When using doc.getPageImageList(pno), all images in the PDF document are listed, instead of only the images in that specific page. Additionally, fitz.open(pdf_file) correctly lists the number of pages in the PDF file.
This happens only using some of the PDF files I've tested this on. I have used this package without issues on many files. Is there a way to check properties of the PDF file to understand why this happens?
MacOS
PyMuPDF 1.17.0: Python bindings for the MuPDF 1.17.0 library.
Version date: 2020-05-13 20:05:13.
Built for Python 3.7 on darwin (64-bit).
This may hapen and is a normal phenomenon.
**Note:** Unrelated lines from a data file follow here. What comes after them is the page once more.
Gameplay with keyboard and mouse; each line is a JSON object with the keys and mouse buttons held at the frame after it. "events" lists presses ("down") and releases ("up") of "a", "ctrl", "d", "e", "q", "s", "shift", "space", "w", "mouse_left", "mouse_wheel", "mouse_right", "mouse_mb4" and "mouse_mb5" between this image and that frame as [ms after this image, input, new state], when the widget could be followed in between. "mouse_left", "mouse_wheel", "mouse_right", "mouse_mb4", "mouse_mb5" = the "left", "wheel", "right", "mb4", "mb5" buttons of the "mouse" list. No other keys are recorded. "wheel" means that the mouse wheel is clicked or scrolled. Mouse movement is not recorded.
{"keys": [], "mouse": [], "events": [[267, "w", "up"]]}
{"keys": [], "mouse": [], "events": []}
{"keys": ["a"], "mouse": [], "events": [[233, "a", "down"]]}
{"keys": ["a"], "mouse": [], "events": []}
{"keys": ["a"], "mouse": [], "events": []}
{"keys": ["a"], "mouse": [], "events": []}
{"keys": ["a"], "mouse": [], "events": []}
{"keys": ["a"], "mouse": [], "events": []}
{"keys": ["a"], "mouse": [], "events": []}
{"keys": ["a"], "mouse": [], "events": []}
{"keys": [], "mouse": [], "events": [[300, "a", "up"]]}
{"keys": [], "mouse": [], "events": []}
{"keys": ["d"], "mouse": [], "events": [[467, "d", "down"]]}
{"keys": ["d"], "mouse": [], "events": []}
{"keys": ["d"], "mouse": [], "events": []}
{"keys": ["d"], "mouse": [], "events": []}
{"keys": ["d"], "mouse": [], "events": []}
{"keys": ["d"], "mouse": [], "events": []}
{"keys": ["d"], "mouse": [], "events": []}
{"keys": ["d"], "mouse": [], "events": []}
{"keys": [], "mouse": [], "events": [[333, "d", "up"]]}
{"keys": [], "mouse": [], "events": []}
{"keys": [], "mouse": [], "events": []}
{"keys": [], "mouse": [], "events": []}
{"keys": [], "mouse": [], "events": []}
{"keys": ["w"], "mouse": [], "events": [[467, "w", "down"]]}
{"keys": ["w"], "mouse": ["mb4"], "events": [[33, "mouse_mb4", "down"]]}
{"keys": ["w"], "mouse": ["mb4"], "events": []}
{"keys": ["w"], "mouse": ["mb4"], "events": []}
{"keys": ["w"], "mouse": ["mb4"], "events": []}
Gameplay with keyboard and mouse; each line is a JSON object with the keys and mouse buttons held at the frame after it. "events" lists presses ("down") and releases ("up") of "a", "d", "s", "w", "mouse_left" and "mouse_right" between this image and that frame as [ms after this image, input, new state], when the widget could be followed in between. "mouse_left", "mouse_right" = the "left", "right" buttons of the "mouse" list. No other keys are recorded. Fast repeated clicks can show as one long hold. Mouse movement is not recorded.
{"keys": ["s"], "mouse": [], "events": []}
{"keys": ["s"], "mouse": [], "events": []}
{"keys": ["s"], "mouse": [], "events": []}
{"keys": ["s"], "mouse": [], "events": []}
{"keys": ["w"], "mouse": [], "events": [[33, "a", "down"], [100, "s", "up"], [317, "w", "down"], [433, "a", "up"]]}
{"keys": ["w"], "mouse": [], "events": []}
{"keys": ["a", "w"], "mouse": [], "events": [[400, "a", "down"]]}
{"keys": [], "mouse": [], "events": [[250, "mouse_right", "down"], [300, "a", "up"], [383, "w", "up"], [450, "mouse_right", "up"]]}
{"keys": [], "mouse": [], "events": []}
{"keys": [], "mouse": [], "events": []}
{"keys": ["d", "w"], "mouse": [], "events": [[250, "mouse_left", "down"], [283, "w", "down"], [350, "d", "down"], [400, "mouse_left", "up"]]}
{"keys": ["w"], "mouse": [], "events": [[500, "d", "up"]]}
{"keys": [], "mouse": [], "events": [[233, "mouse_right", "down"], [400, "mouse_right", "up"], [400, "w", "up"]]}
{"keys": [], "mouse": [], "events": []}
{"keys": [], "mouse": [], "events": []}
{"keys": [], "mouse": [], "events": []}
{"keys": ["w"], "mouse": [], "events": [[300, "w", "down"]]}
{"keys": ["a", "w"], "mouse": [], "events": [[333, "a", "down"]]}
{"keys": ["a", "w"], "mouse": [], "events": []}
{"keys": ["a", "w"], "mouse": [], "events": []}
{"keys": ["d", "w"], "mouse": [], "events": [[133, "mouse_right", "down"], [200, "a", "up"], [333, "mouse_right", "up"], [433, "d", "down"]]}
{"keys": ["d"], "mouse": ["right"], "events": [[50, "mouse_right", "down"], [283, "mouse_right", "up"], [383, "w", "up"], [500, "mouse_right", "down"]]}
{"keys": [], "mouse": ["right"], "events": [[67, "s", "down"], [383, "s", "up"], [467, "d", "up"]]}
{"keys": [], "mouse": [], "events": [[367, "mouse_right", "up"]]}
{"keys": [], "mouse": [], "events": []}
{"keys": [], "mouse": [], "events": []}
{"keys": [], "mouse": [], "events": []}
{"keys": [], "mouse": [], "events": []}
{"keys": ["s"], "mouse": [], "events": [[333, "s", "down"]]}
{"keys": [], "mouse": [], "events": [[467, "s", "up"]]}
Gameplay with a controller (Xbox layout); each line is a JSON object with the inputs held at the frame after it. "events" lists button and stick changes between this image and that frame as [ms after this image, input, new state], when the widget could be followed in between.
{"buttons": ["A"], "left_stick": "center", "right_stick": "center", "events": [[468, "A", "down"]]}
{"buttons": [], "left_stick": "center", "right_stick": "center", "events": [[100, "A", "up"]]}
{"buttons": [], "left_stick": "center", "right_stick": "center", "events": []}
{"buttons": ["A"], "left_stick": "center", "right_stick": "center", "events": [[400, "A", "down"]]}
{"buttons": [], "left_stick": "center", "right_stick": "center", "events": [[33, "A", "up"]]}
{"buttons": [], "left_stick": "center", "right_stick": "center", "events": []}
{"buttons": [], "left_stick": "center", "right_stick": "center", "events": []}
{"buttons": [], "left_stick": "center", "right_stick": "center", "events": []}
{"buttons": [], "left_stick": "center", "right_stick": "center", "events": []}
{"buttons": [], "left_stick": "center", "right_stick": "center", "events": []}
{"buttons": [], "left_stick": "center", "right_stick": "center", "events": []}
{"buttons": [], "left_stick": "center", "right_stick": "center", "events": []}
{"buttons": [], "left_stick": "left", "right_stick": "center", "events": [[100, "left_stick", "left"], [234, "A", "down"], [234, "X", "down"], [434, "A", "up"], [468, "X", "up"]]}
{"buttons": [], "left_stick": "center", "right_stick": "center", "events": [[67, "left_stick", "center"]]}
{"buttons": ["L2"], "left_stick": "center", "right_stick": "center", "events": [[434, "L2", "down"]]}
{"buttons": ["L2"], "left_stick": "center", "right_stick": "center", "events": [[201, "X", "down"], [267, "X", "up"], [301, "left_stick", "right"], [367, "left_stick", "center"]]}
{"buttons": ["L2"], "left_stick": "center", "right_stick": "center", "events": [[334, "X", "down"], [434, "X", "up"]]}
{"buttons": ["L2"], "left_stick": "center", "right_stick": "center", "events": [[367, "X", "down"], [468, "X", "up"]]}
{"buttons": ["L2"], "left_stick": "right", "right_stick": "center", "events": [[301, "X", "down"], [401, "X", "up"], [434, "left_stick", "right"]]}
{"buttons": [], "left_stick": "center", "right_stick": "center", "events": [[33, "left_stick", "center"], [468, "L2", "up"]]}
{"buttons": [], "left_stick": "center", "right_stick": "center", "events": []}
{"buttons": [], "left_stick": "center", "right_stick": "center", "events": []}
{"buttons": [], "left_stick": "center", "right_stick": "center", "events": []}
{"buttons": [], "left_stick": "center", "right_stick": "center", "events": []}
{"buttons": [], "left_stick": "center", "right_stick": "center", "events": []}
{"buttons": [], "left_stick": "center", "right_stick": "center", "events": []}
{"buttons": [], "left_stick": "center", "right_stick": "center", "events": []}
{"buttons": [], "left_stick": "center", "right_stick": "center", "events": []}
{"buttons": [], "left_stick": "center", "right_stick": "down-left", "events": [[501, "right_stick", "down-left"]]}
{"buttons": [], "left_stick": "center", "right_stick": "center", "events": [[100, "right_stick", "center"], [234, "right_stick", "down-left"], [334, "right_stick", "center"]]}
Some PDF creators just decide to list all images ever used by any page in a central, "parent" /Resources object, even if any single page may not contain all or even any of these images.
Looking at the documentation you wil find more explanation on this.
If you absolutely need the sublist of images actually in use, check if page.getImageBbox() returns an infinite rectangle for that image.
Page /Resources is an _inheritable_ object - see the glossary of the documentation. This notion / feature is used to offer ways for reducing specification effort for PDF creators.
If I remeber correctly, page.cleanContents() will localize the resources and more precisely reflect what this page is actually doing. So this is another option for getting sure - allthough it does change the page.
Thank you for the quick response. I'll try both methods.